== Textauszug

HANS BALUSCHEK IM BRÖHAN-MUSEUM: BERLIN ZWISCHEN SPIRITISMUS UND SOZIALKRITIK

Den Maler Hans Baluschek kannte man bislang vor allem für seinen sozialkritischen Blick auf Berlin um 1900: Er hielt sich an den Rändern der Gesellschaft auf und porträtierte die vom Leben gezeichneten Großstädter:innen, die Arbeiter:innen und die Armen. Dabei führte der überzeugte Sozialdemokrat seine Modelle nie vor. Beinahe liebevoll ließ er die zwielichtigen Straßenecken und die Gestalten, die sie bewohnten, im Schein der Straßenlaternen und Zigarettenglut aufleuchten. Das Bröhan-Museum zeigt nun eine Seite Baluscheks, die bislang im Dunklen blieb: Denn in den ungeschönten Szenen der Berliner Arbeiter:innenschaft scheinen immer wieder rätselhafte Details auf, die nicht zum typischen Realismus der Zeit passen. So zeigt die Ausstellung, dass Baluschek zwar auf der Oberfläche wahrheitsgetreu malte – zwischen den Farbschichten aber Anspielungen auf Spiritismus und Hexenkult einbrachte. Hinter der harten Wirklichkeit und dem Elend liegt, folgt man der Interpretationslinie der Kurator:innen, eine zweite Welt.

====
== Vorliegendes Material

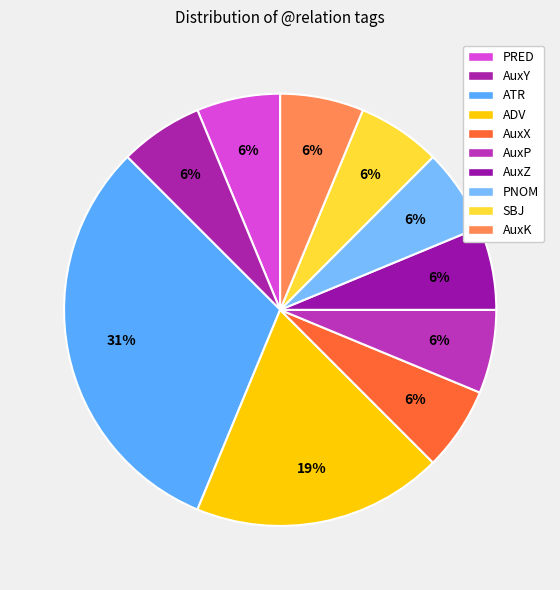

Rank the categories by value from highest to lowest.

ATR, ADV, PRED, AuxY, AuxX, AuxP, AuxZ, PNOM, SBJ, AuxK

====

Aufgaben:
1. Beantworte die folgenden Fragen zum Text über Hans Baluschek.
(a) Wofür kannte man Baluschek bislang vor allem?
(b) Welche politische Überzeugung wird Baluschek zugeschrieben?
(c) Worauf spielte Baluschek laut der Ausstellung zwischen den Farbschichten an?
2. Führe den Text über Hans Baluschek im Anschluss an seinen letzten Satz weiter.

Lösungen:
1.
(a) Für seinen sozialkritischen Blick auf Berlin um 1900.
(b) Er war überzeugter Sozialdemokrat.
(c) Auf Spiritismus und Hexenkult.

2.
So mag sein Gemälde „Hier können Familien Kaffee kochen“ auf den ersten Blick wie eine vertraute Ausflugsszene von damals wirken: Der Bildtitel ist ein Hinweis auf einen Alt-Berliner Brauch, der Gäste aus dem Arbeitermilieu und Kleinbürgertum ansprach. Diese brachten sich ihren gemahlenen Kaffee und das Essen selbst mit und zahlten nur für entliehenes Geschirr, Milch und heißes Wasser. Weiß man um Baluscheks Interesse am Okkulten, kommt man jedoch nicht umhin, die Szene neu zu sehen: Erinnern die Damen nicht ein wenig an Hexen, die Tränke und Tinkturen anmischen? Oder handelt es sich hier gar um gewerbsmäßiges Wahrsagen aus dem Kaffeesatz? Andeutungen und Auffälligkeiten hat Baluschek in seinen Bildern viele hinterlassen. Die Ausstellung bietet neue Interpretationsmöglichkeiten an und leistet damit Bemerkenswertes: Sie zeigt einen vertrauten Maler in ganz neuem Licht.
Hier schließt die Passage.